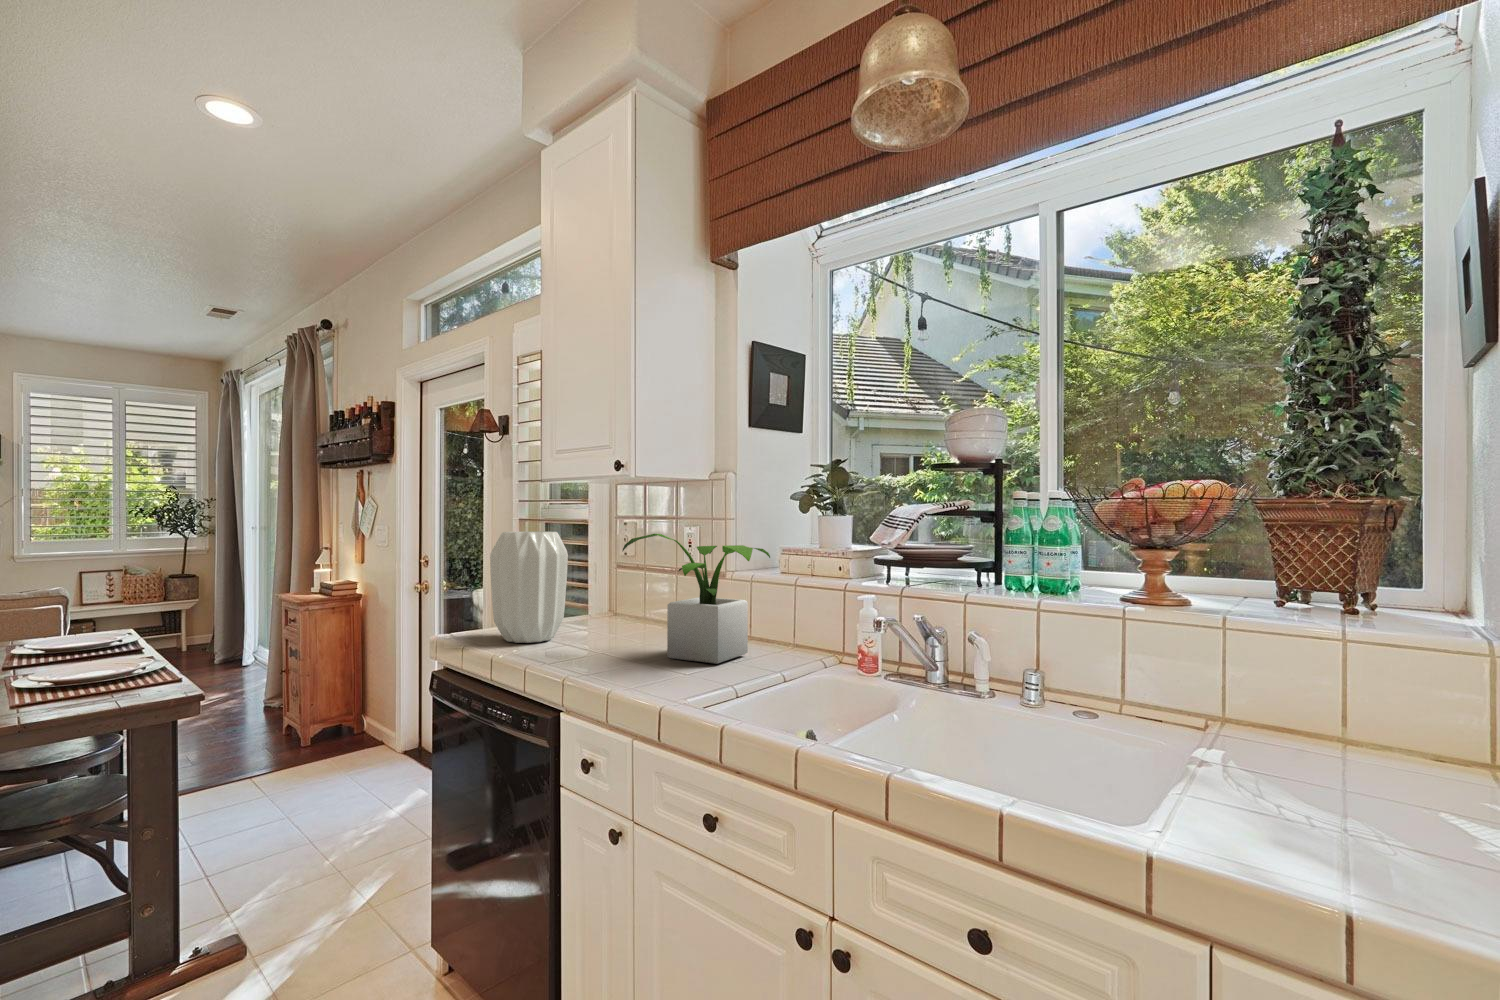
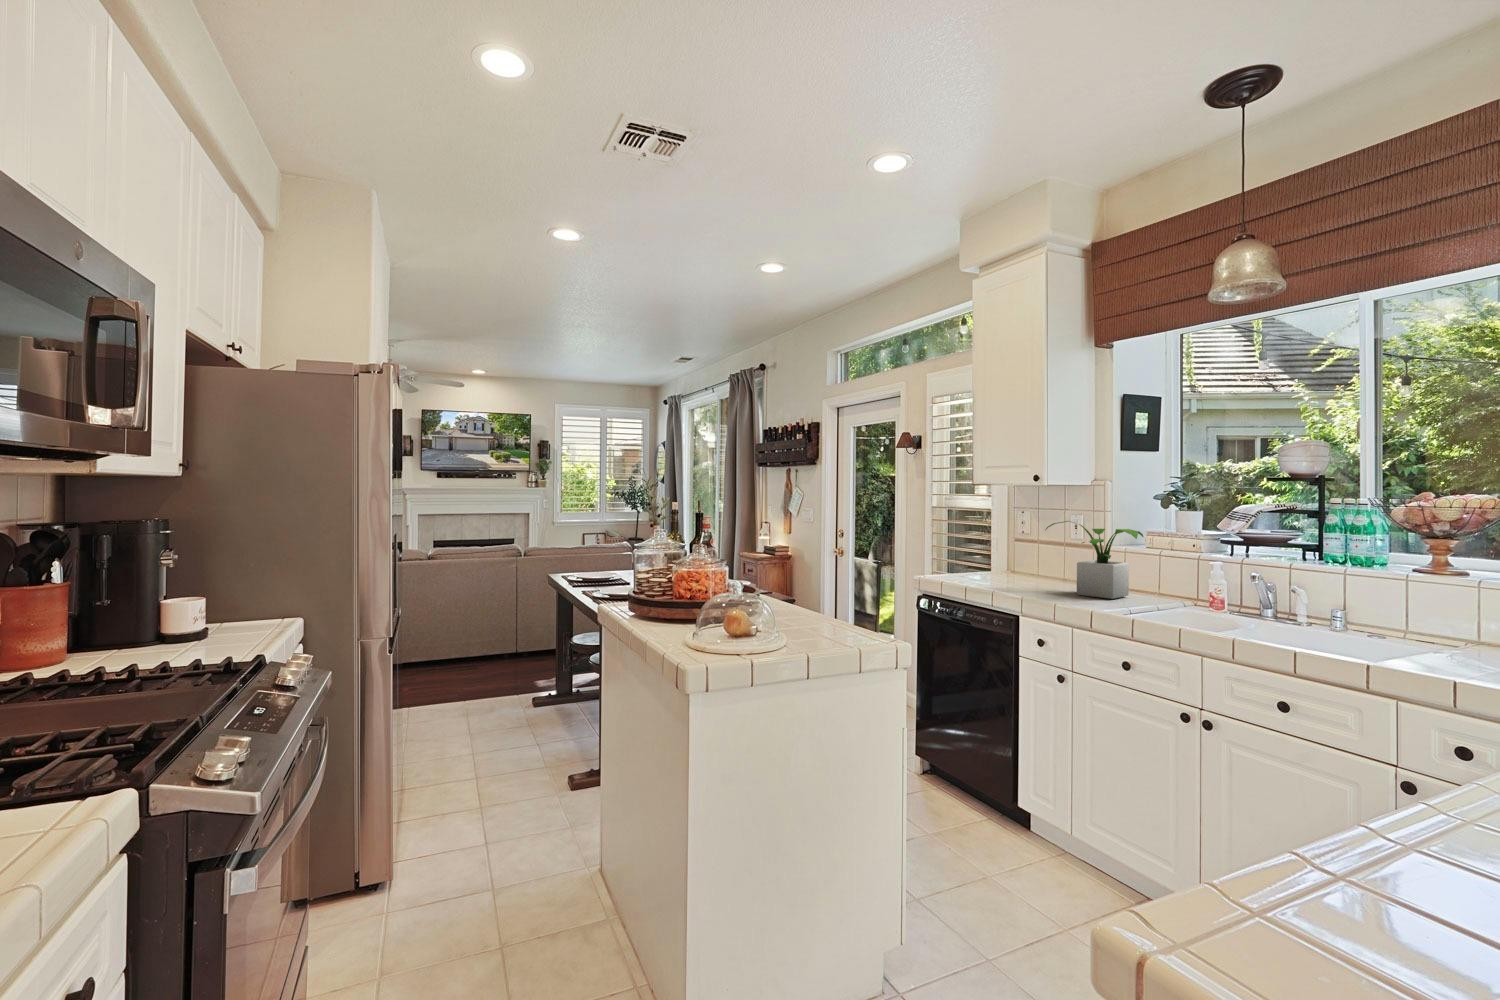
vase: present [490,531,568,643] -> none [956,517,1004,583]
☆ ☆ ☆ ☆
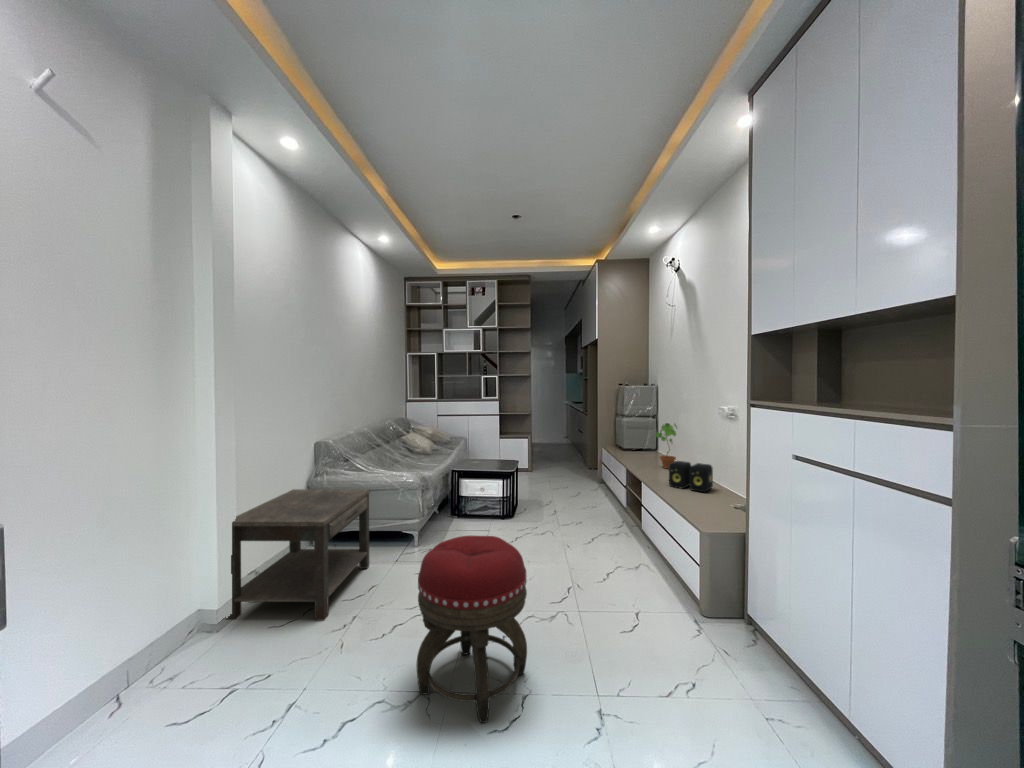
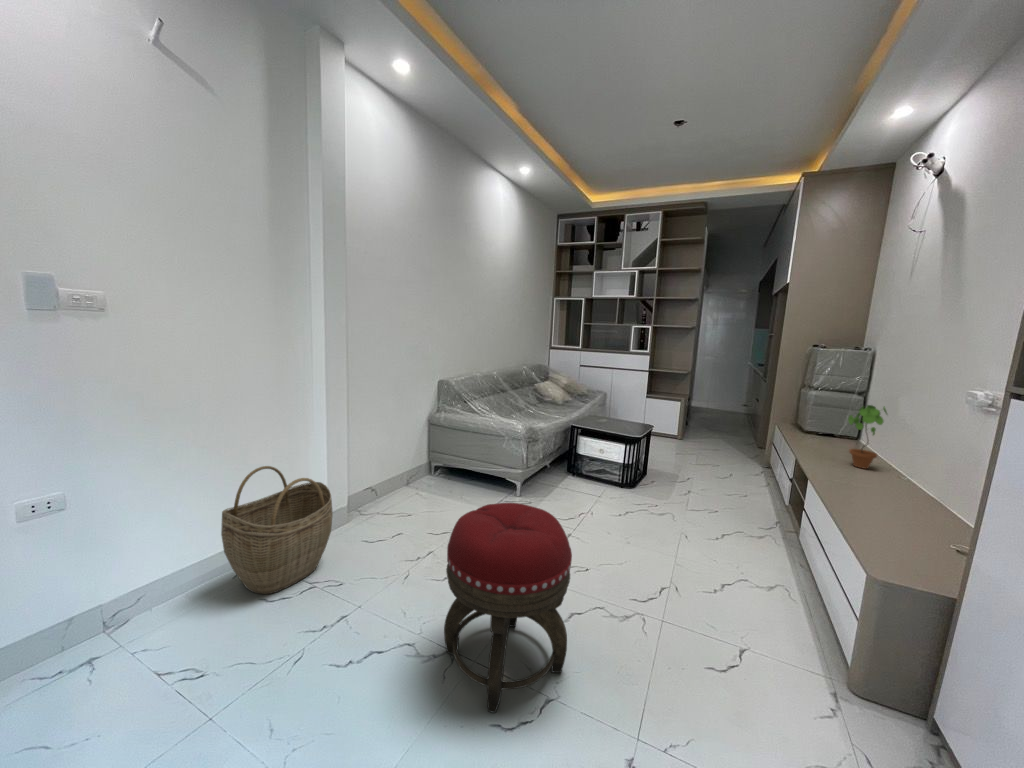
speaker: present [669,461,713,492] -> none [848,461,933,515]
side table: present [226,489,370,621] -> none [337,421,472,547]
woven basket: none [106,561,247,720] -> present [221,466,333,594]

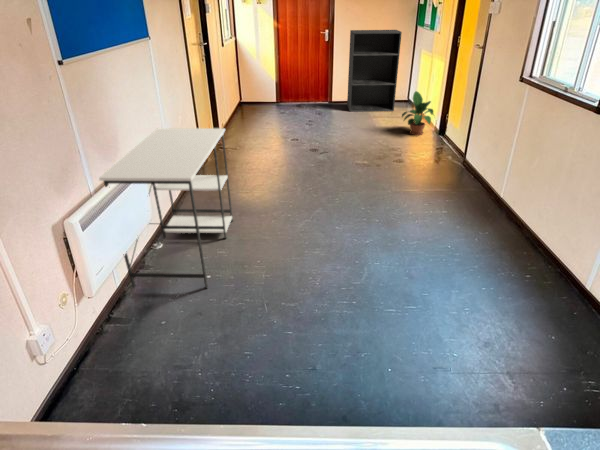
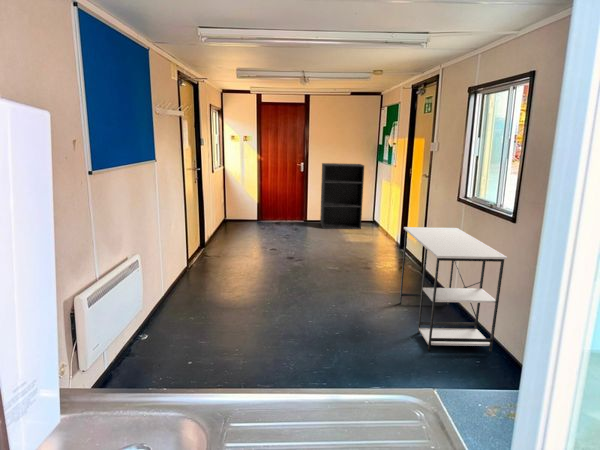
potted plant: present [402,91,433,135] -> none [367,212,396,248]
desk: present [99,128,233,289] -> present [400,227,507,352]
☆ ☆ ☆ ☆
#### [Written task]
Look over the records. Copy the lines that include the word "none".

#### [Answer space]
vase: present [490,531,568,643] -> none [956,517,1004,583]
speaker: present [669,461,713,492] -> none [848,461,933,515]
side table: present [226,489,370,621] -> none [337,421,472,547]
woven basket: none [106,561,247,720] -> present [221,466,333,594]
potted plant: present [402,91,433,135] -> none [367,212,396,248]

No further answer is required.